Nell’oscurità, il denso fumo della sigaretta cominciò a diffondersi per la stanza. Kalut non ne era infastidito, era una persona molto adattabile, ma Aurora, che era abituata all’aria salmastra e alla brezza marina della sua città, cominciò a storcere il naso.
«Per il momento non ti stai rendendo utile, Celia» sottolineò Kalut «potresti almeno darci una mano con tuo fratello Xavier» il ragazzo teneva le braccia strette al petto in segno di contegno, ma nella sua voce si percepiva una sottile vena aggressiva.
«Non riesco più a mettermi in contatto con mio fratello da un anno ormai» si giustificò la bionda.
«Allora vedi di mobilitarti di conseguenza» ordinò Kalut, alzando la voce «potrebbe essere l’unico modo di fermare tutto questo inferno di ghiaccio» mormorò.
Aurora non mise bocca, era d’accordo con il ragazzo ma non voleva mostrarsi ostile nei confronti della bionda. Celia, dal canto suo, voltò indignata le spalle a Kalut e continuò a fumare la sua sigaretta.

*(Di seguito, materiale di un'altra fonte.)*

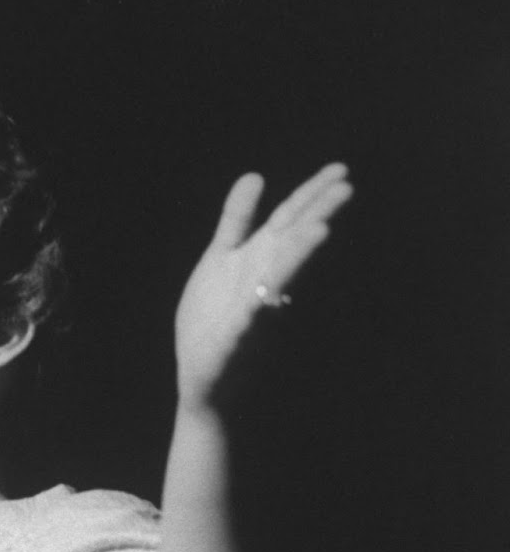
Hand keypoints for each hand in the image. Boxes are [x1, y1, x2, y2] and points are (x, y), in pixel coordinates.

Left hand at [174, 163, 352, 409]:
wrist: (205, 381)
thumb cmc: (215, 317)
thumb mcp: (221, 259)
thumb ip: (237, 219)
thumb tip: (256, 174)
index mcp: (256, 260)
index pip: (288, 222)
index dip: (311, 195)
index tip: (341, 169)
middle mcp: (260, 283)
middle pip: (290, 244)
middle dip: (314, 216)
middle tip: (346, 189)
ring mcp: (249, 314)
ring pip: (275, 282)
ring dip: (295, 257)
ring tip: (320, 231)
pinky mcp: (229, 346)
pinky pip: (240, 330)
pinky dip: (247, 318)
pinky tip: (255, 306)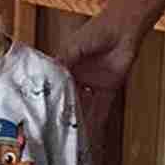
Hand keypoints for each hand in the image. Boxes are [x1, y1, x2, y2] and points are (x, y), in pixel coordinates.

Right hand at [59, 15, 140, 152]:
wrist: (124, 29)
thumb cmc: (97, 31)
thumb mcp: (74, 46)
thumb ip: (63, 61)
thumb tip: (47, 77)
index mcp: (65, 65)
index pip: (53, 85)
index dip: (47, 97)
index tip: (40, 111)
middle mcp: (77, 76)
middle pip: (67, 97)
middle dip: (62, 112)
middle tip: (53, 128)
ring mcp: (92, 84)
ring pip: (83, 105)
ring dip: (78, 118)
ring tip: (69, 135)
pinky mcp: (108, 88)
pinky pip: (102, 107)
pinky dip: (98, 120)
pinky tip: (92, 133)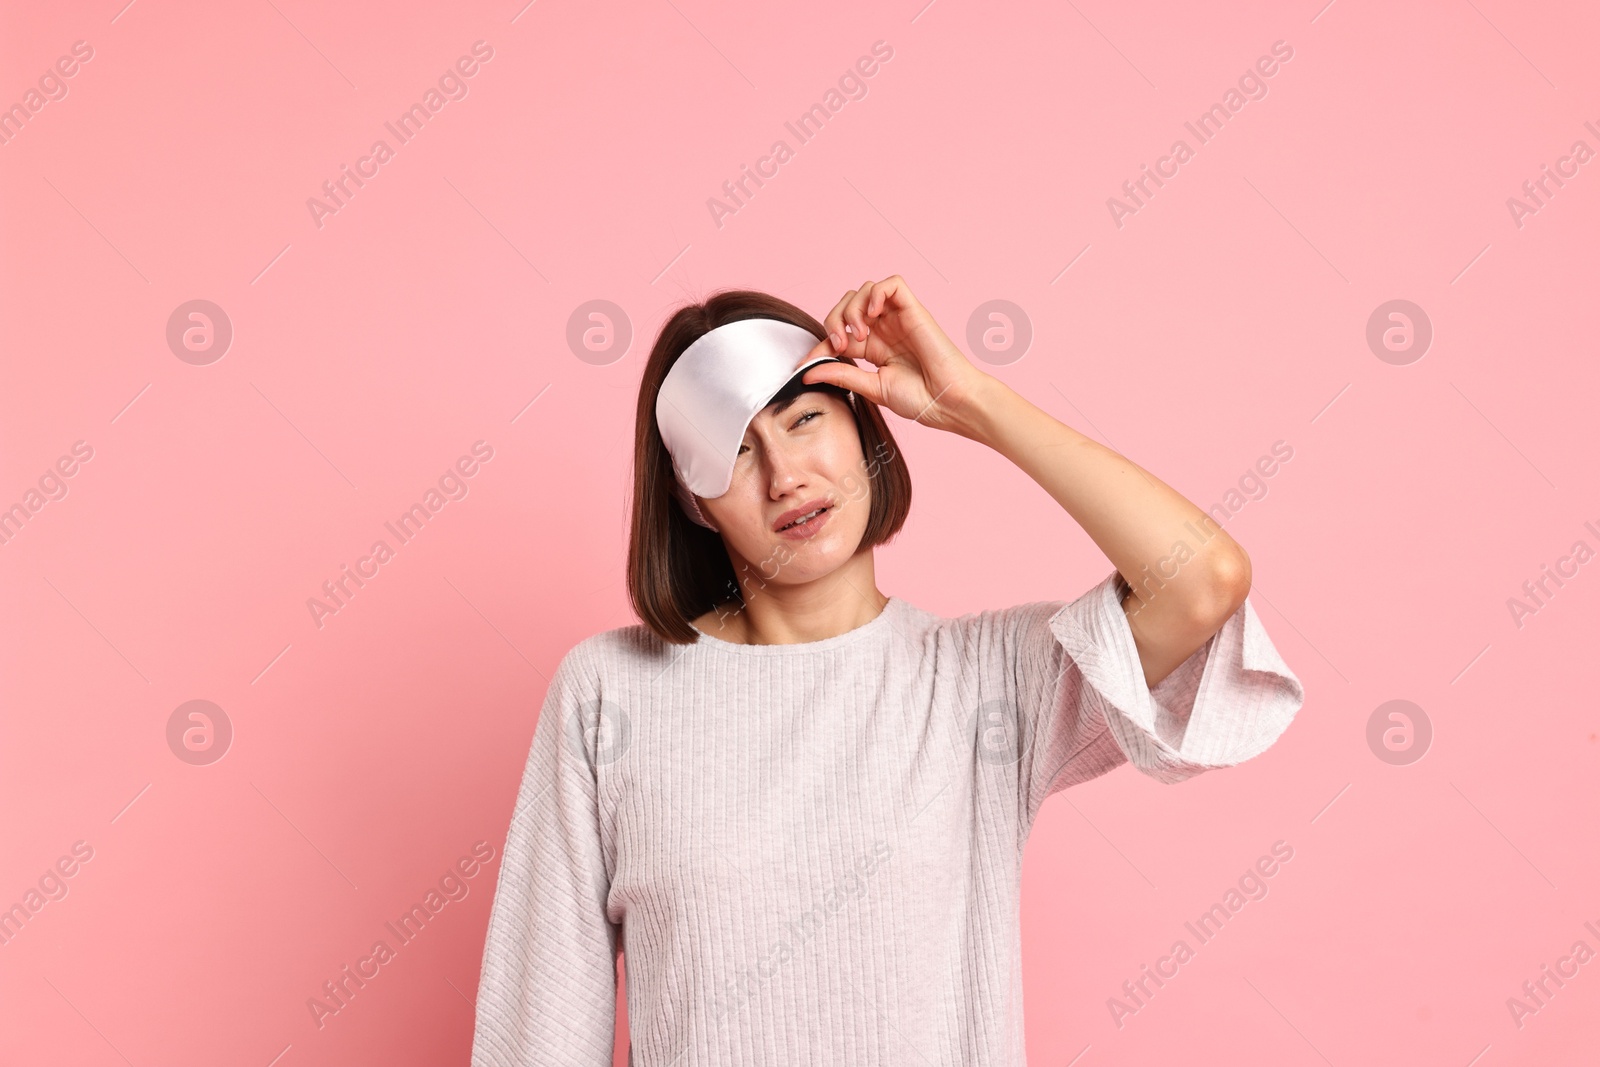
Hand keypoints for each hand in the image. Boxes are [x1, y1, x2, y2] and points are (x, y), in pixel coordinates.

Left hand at [800, 276, 992, 435]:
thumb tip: (807, 372)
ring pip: (864, 290)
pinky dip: (876, 293)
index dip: (820, 343)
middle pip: (847, 304)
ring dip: (852, 309)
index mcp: (873, 348)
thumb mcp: (871, 387)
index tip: (808, 362)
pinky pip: (891, 284)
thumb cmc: (920, 399)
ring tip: (858, 335)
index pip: (838, 333)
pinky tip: (873, 315)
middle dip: (834, 320)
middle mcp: (884, 329)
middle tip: (839, 345)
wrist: (948, 402)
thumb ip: (841, 375)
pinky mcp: (913, 310)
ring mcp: (898, 318)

«Non riuscirei mai a portare mio fratello dalla nostra parte» mormorò, dopo un po’.
«Sei cosciente del fatto che potremmo doverlo affrontare, un giorno?» chiese Aurora.
Celia non rispose. Tossì un paio di volte a causa del fumo. Fece finta di non pensarci, ma in realtà, quel pensiero la affliggeva da molto tempo.